> When my girlfriend texts me when I'm out with my AirPods, I think we'd both like me to hear her message in her actual voice rather than Siri's
And then you can use voice to text to text her back, and she can hear it in your voice! It's just like a phone call from 30 years ago, but one that requires infinitely more processing power!
Genuinely funny reply. But (a) whether I prefer typing or speaking, and (b) whether I prefer reading or hearing, is very context-dependent and might not be the same for the person at the other end -- and so yeah I think having flexibility there is good! If I'm on AirPods and not on my phone, I'd like to hear the message. CarPlay, too. When actively on my phone, I prefer to type, even if on AirPods. CarPlay, I shouldn't probably be typing ever. So yeah, generating text and speech simultaneously and having the end result be situational is in fact a good thing.
It's worth noting this is already how iPhones work and people already love it. What I'm suggesting additionally is substituting Siri's voice for a DIFFERENT customized synthetic voice in a very specific circumstance. I'm not advocating for using synthetic voices where there currently aren't any here.
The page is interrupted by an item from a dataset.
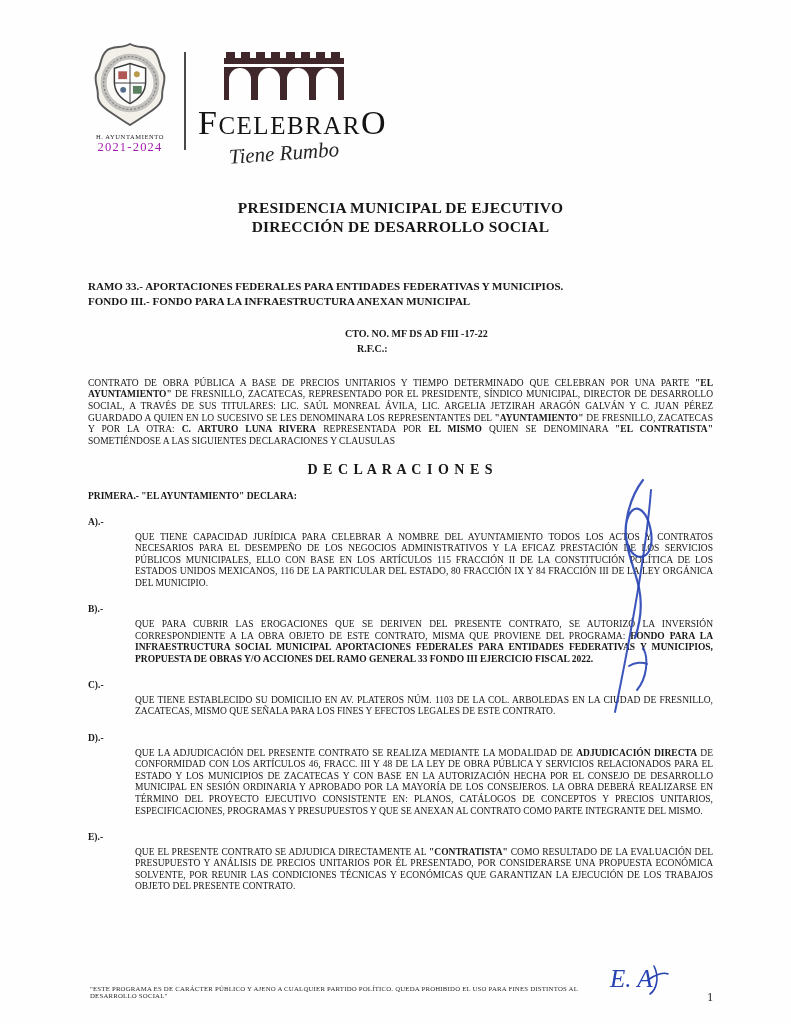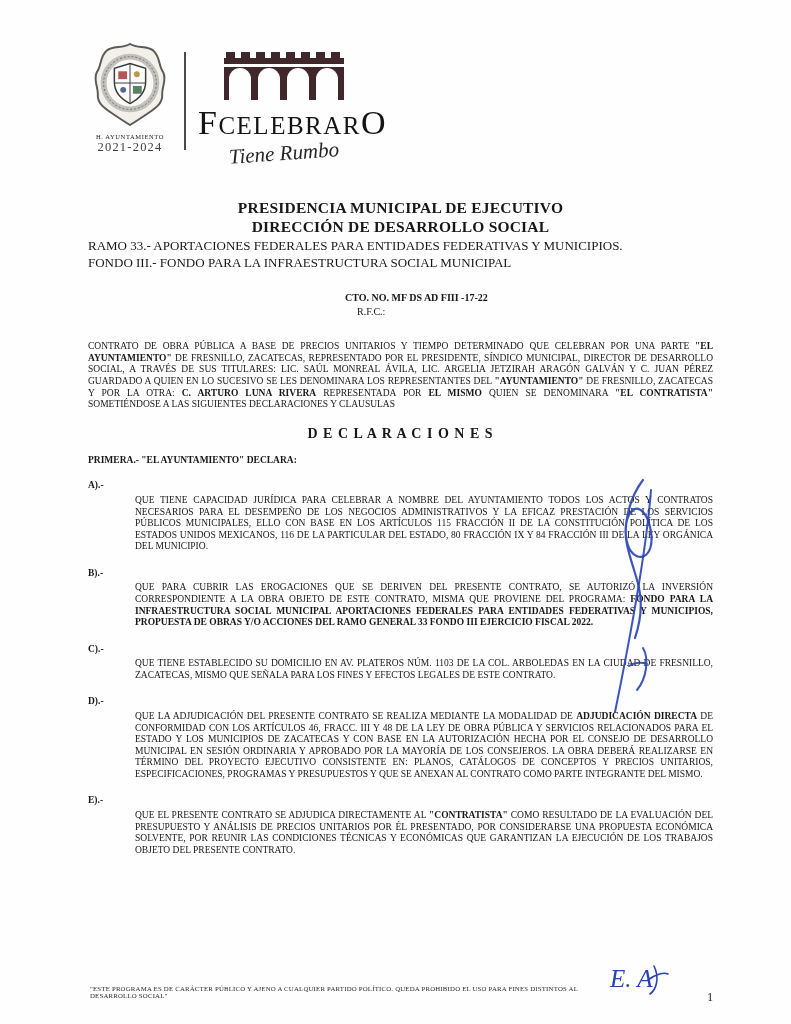"2021-2024" .crest-cap2 { color: #404040 -> #a21caf }
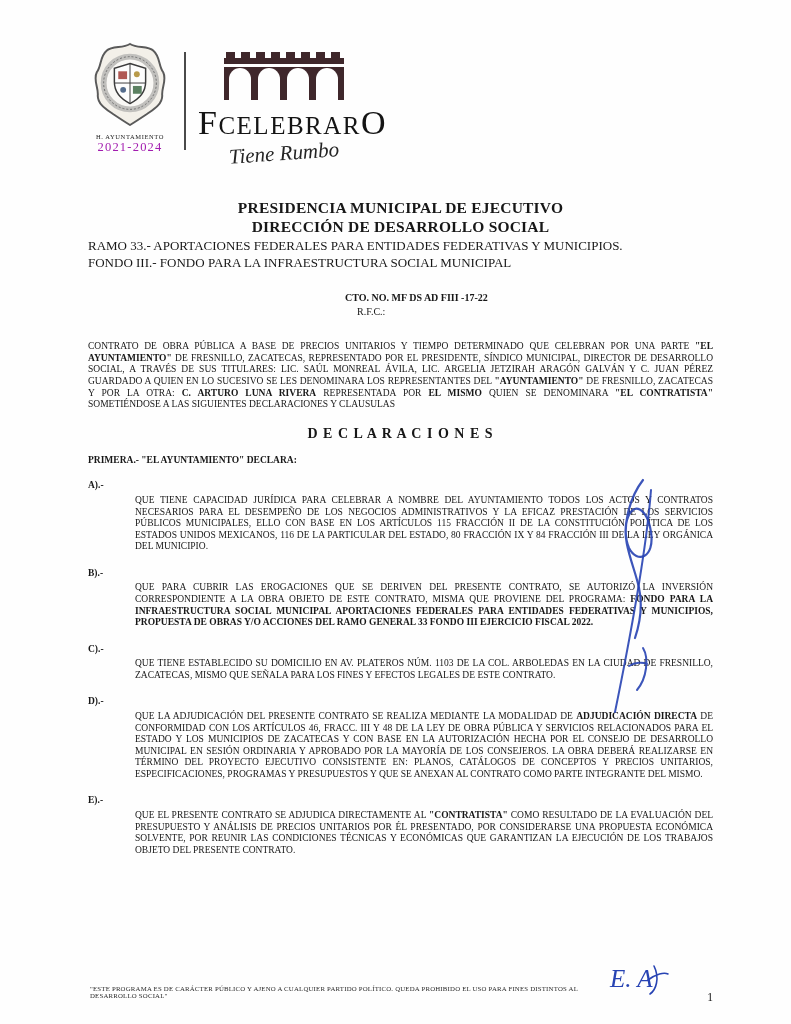"RAMO 33.- APORTACIONES FEDERALES PARA" .program { font-size: 13px -> 11px; font-weight: normal -> bold; margin-top: none -> 42px }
> It's just like a phone call from 30 years ago, but one that requires infinitely more processing power
There are folks who couldn’t, for a variety of reasons, do that thirty years ago. This feature is for them. The rest of us get to e.g. more naturally text a response to a call we’re listening into on a flight.
> Can't you already do that with iMessage's voice delivery feature?
Voice memos? No. I would have to, at some point, speak it. If you’re referring to text-to-speech, there is a difference between having your speech read in a different voice and your own.
On the plus side it would use less bandwidth. That phone call from 30 years ago probably used (ballpark) 64kilobits/second. This could use a lot less and have higher audio quality.
And then you can use voice to text to text her back, and she can hear it in your voice! It's just like a phone call from 30 years ago, but one that requires infinitely more processing power!